En attribuant son prix à un cinéaste comme Abdellatif Kechiche, la Fédération Internationale de la Presse Cinématographique (FIPRESCI) consacre purement et simplement un auteur de cinéma. Non seulement elle rend hommage à tous ces cinéastes souvent marginalisés à cause de leurs origines, mais elle reconnait surtout le talent de ceux qui s’engagent pour un cinéma autre, indépendant et qui se dressent contre les machines de guerre qui décident de la pluie et du beau temps par la main mise qu’elles ont sur l’industrie de l’image. Avec des films à petit budget qui reste cependant difficile à financer, Kechiche se bat dans sa banlieue française en faisant rencontrer de grands textes comme ceux de Marivaux avec les jeunes beures des cités de Nice, la ville où il a grandi.

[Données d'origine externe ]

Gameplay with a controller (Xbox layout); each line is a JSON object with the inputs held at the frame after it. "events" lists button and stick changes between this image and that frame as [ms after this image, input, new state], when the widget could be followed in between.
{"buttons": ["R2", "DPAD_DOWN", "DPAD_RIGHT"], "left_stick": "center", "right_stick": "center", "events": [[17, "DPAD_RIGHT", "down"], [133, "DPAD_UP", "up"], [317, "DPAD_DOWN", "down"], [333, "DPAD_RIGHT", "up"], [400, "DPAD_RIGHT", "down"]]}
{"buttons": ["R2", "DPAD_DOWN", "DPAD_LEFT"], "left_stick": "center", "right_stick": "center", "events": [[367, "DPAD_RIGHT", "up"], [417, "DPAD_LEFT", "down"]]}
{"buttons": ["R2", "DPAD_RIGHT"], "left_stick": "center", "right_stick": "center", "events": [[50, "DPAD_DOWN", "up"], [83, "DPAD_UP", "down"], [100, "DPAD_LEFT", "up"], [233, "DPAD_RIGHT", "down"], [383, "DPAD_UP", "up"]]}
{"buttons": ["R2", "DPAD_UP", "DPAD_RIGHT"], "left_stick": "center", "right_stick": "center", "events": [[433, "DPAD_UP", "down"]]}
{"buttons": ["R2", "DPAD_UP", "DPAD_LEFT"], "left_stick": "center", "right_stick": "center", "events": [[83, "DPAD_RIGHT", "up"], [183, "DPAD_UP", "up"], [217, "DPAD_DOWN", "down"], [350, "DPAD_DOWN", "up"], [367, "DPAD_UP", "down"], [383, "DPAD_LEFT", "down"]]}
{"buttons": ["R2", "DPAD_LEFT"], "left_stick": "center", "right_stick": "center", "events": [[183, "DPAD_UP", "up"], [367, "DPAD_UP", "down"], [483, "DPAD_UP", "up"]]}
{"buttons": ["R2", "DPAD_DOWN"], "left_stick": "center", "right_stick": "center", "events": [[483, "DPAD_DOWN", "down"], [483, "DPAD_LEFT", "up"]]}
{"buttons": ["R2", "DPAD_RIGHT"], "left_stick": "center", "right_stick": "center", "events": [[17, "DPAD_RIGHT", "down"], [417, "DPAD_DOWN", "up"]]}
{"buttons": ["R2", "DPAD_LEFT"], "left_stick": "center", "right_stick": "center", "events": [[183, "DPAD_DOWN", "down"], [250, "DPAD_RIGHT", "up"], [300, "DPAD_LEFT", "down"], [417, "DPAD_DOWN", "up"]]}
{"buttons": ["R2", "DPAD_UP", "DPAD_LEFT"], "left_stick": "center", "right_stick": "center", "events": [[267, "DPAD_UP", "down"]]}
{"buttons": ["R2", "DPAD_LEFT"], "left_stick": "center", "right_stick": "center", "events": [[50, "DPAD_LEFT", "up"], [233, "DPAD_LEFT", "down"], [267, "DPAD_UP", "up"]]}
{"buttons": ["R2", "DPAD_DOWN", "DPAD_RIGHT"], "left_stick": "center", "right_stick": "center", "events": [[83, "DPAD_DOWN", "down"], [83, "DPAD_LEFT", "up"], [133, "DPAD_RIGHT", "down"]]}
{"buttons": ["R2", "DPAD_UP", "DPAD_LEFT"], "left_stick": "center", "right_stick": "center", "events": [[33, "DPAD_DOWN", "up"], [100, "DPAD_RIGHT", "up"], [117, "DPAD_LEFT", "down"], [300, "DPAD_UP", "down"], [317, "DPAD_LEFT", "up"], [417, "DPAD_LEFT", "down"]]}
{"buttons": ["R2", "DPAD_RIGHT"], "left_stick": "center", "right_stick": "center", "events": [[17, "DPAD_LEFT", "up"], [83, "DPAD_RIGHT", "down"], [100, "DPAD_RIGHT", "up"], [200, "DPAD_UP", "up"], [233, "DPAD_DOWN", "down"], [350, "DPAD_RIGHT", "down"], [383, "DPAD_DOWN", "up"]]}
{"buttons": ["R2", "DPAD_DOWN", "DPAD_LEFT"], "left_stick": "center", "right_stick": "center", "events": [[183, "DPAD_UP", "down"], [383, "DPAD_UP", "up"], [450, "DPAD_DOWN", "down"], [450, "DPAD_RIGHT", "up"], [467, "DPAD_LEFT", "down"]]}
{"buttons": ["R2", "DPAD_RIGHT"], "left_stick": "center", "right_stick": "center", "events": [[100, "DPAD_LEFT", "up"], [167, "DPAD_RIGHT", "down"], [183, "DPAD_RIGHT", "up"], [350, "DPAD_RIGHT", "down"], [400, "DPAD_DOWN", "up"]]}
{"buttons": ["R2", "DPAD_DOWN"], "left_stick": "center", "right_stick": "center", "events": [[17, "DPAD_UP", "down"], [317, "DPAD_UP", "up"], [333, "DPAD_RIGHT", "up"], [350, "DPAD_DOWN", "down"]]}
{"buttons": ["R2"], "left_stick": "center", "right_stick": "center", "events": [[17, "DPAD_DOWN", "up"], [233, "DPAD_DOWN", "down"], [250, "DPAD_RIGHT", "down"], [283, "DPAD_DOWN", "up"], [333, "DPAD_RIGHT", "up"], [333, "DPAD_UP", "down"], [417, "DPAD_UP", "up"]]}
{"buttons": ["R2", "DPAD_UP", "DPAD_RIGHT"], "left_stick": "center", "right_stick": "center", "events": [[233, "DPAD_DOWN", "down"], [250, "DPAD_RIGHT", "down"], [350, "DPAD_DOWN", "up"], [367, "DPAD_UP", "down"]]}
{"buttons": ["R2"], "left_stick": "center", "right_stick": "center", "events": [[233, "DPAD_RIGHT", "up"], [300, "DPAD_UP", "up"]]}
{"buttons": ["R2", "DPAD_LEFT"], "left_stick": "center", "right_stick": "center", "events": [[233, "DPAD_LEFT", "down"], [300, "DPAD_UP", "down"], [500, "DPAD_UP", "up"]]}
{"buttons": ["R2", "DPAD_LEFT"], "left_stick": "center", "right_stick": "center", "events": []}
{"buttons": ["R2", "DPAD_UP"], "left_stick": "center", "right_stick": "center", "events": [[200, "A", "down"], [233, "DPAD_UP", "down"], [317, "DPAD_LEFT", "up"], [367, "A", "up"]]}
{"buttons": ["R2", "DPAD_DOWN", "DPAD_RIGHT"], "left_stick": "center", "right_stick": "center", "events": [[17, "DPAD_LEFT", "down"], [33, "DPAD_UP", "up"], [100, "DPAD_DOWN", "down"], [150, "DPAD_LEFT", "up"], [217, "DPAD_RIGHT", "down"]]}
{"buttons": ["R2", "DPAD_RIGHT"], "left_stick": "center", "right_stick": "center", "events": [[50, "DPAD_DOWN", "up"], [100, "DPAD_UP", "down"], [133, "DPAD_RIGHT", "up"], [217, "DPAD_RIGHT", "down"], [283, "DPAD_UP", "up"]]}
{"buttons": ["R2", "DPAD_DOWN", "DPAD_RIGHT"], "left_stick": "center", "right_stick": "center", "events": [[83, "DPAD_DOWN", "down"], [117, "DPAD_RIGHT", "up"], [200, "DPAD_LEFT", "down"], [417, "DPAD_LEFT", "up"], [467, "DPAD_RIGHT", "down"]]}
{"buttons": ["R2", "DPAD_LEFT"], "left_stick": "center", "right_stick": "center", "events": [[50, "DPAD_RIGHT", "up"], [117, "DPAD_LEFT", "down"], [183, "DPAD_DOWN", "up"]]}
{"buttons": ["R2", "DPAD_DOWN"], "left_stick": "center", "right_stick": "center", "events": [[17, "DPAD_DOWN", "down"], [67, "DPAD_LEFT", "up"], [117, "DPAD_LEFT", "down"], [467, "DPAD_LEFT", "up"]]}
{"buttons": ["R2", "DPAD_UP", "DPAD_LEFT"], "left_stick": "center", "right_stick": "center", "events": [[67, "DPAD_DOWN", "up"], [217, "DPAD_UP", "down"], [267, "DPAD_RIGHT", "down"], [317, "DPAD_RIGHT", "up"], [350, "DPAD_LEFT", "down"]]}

Comme beaucoup de grands cinéastes Abdellatif Kechiche doit beaucoup au théâtre. C’est là qu’il fait ses armes en tant qu’acteur quelques années seulement après avoir débarqué sur la côte d’azur venant de Tunis, sa ville natale. Ses première prestations de comédien le lancent rapidement sur les scènes du quatrième art les plus connues comme celle d’Avignon où il présente, et déjà comme metteur en scène, L’Architecte et l’empereur d’Assyrie(1981) d’Arrabal.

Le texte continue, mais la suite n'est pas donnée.